Os moradores das Estacas avaliam a possibilidade da classificação com alguma relutância, apesar de atribuírem mérito à iniciativa.

Marco Arantes, morador do Bairro das Estacas, diz que é importante fazer a classificação do bairro, porém critica o facto desta decisão já vir tarde. “O bairro já sofreu muitas alterações e algumas com um impacto arquitetónico grave. Acho, no entanto, que a sua classificação poderá impedir mais e novos atentados. Era bom haver algumas normas para quando se pretende fazer alterações, relacionadas com, por exemplo, o tipo de janelas ou a cor com que se pintam os prédios”.

Uma opinião contrariada por Maria Sousa, moradora no bairro há mais de 60 anos, que considera que a classificação não faz qualquer sentido: “Já nada é como era antes, as casas estão todas alteradas e os espaços mudados. As lojas antigas desaparecerem e aquelas que mais se usavam, como as padarias e mercearias, há muito que fecharam. Fizeram um mercado, mas não o adaptaram aos dias de hoje, e nem sequer tem um multibanco”.

Ao longo do tempo que viveu no bairro, regista as mudanças que foram sendo feitas. “Quase todos os prédios têm mais do que uma casa com marquise, também tiraram as grelhas das cozinhas, que era uma característica do bairro, e o jardim está horrível com as esculturas colocadas há pouco tempo pela Junta de Freguesia. Além disso, as pessoas não cuidam das coisas e a Junta não quer saber. Não percebo a razão de classificar um bairro todo alterado e que já não é o que era. Continua, claro, a ser um bom sítio para se viver, as casas são espaçosas e é perto de tudo, mas está velho e demasiado modificado. Não faz sentido”.

Noutros testemunhos recolhidos pelo SAPO24 regista-se sempre um sentimento de medo do desconhecido, pela falta de informação sobre o processo de classificação. Outras pessoas não percebem como os seus direitos à propriedade vão ou estão a ser afetados com este projeto, e quais os prazos das etapas seguintes do processo. Relativamente à recuperação das características originais do bairro, alguns moradores temem já ser impossível no que toca às cores, uma vez que a Câmara Municipal de Lisboa (CML), consultada por alguns proprietários, nunca conseguiu indicar as referências exatas das cores com que os prédios foram pintados inicialmente.

“Ou o Património Cultural, I.P., assume que a nova configuração que foi dada aos edifícios passa a ser uma característica, ou a Câmara, não pode sem mais nem menos obrigar todas as pessoas a fazer obras"António Cruz Lopes, arquiteto

A imagem que alguém que passeia hoje pelo bairro tem é bem diferente daquela que se tinha quando foi inicialmente designado oficialmente como Bairro de Habitações Económicas de São João de Deus. Atualmente mais conhecido como Bairro das Estacas, foi uma encomenda feita pela CML aos arquitetos Ruy Jervis d’Athouguia e Sebastião Formosinho Sanchez e incidiu na alteração de dois quarteirões previstos no “Plano de Urbanização do Sítio de Alvalade”.

------------------------------------------------------------------------

Tarefas a realizar:
(1) Enumere todas as pessoas identificadas pelo nome no texto sobre o Bairro das Estacas.
(2) Extraia do texto sobre o Bairro das Estacas o trecho que começa em “Noutros testemunhos recolhidos” e termina em “foram pintados inicialmente.”, incluindo este último.
(3) Prossiga o texto sobre o Bairro das Estacas a partir do ponto em que termina.

Entradas de dados:
------------------------------------------------------------------------

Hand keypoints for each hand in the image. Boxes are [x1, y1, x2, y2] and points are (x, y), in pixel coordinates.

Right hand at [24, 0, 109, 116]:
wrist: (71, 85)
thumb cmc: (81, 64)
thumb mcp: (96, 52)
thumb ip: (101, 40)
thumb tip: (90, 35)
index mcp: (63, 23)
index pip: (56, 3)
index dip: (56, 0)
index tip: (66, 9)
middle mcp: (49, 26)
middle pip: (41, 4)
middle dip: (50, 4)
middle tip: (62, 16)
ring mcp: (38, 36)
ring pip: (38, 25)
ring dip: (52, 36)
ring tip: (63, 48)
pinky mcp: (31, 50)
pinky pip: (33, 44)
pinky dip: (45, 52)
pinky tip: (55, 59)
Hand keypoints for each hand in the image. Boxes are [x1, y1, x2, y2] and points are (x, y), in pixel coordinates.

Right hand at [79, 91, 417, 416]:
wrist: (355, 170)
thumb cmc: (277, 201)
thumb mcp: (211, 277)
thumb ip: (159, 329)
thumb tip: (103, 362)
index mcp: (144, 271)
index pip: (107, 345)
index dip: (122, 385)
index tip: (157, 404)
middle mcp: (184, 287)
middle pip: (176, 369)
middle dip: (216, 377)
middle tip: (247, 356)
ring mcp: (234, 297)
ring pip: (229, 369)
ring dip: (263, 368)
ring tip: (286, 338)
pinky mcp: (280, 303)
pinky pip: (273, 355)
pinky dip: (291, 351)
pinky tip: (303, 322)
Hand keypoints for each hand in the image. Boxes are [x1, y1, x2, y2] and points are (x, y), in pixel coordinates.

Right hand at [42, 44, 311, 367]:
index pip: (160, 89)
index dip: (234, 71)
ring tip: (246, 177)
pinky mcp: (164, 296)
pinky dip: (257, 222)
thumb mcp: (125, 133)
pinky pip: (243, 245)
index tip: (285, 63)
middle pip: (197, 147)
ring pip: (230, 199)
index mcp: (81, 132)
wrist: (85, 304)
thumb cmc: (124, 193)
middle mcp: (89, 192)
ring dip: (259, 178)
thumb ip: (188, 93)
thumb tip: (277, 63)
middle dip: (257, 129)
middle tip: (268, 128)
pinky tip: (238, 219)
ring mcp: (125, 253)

------------------------------------------------------------------------

Respostas escritas:
(1)
- Marco Arantes
- Maria Sousa
- António Cruz Lopes
- Ruy Jervis d’Athouguia
- Sebastião Formosinho Sanchez

(2)
Noutros testemunhos recolhidos pelo SAPO24 regista-se sempre um sentimento de medo do desconhecido, pela falta de informação sobre o processo de classificação. Outras pessoas não percebem como os seus direitos à propriedade vão ou estão a ser afetados com este projeto, e quais os prazos das etapas seguintes do processo. Relativamente à recuperação das características originais do bairro, alguns moradores temem já ser impossível no que toca às cores, uma vez que a Câmara Municipal de Lisboa (CML), consultada por alguns proprietários, nunca conseguiu indicar as referências exatas das cores com que os prédios foram pintados inicialmente.

(3)
Projetado e construído entre 1949 e 1958, em pleno Estado Novo, o bairro é composto por um conjunto de sete blocos, distribuídos pelas ruas Antero de Figueiredo, Bulhão Pato, Pedro Ivo e Teixeira de Pascoais, sendo considerado um exemplo de arquitetura moderna daquela época, com uma estrutura diferente da que era vista até então.

Entre pilares característicos ao longo dos blocos, surgem espaços verdes da autoria do arquiteto-paisagista Gonçalo Ribeiro Telles, bem como percursos pedonais e espaços comerciais.

O interesse de classificação neste bairro específico não é de estranhar, dado que esta obra acabou por se tornar uma referência dos princípios do urbanismo da famosa Carta de Atenas, segundo a qual a luz, o ar e o espaço passam a ser matéria-prima do desenho urbano. Foi ainda premiado na Bienal de São Paulo, em 1950, e venceu o Prémio Municipal de Arquitetura, em 1954.

Contudo, se o bairro das Estacas se foi adaptando a quem lá vive, perdendo até a sua traça original, este tipo de alterações não se observa da mesma forma noutros bairros já classificados. Exemplo disso é o Bairro Grandela, também visitado pelo SAPO24.

Situado na antiga Quinta dos Loureiros, este bairro operário foi promovido por Francisco Grandella, no princípio do século XX, oferecendo um conjunto de 70 habitações para os trabalhadores da sua fábrica instalada em Benfica.

Ao contrário do Bairro das Estacas, o Bairro Grandela é um projeto já classificado, tem bastante menos habitações, e é ainda fechado por muros e quase isolado do único arruamento ao qual está ligado, tendo uma aparência distinta de toda a envolvente da Estrada de Benfica.

Segundo uma funcionária do Fórum Grandela, um espaço cultural gerido pela Junta de Freguesia na antiga creche do bairro, já não existem proprietários originais deste bairro, cujos herdeiros, longe de quererem as obrigações associadas a uma propriedade num bairro classificado, foram optando por vender as casas.

Também a deputada municipal como arquiteta, Margarida Bentes Penedo clarifica que a visão de que as casas nestes bairros valorizam é “poética”. “Mesmo se considerarmos a possibilidade de isenção de IMI, não vale a pena”.

“Além de que um proprietário que tenha de se confrontar com ter de fazer obras não vê essas vantagens, que são mínimas comparadas com as exigências”, acrescenta.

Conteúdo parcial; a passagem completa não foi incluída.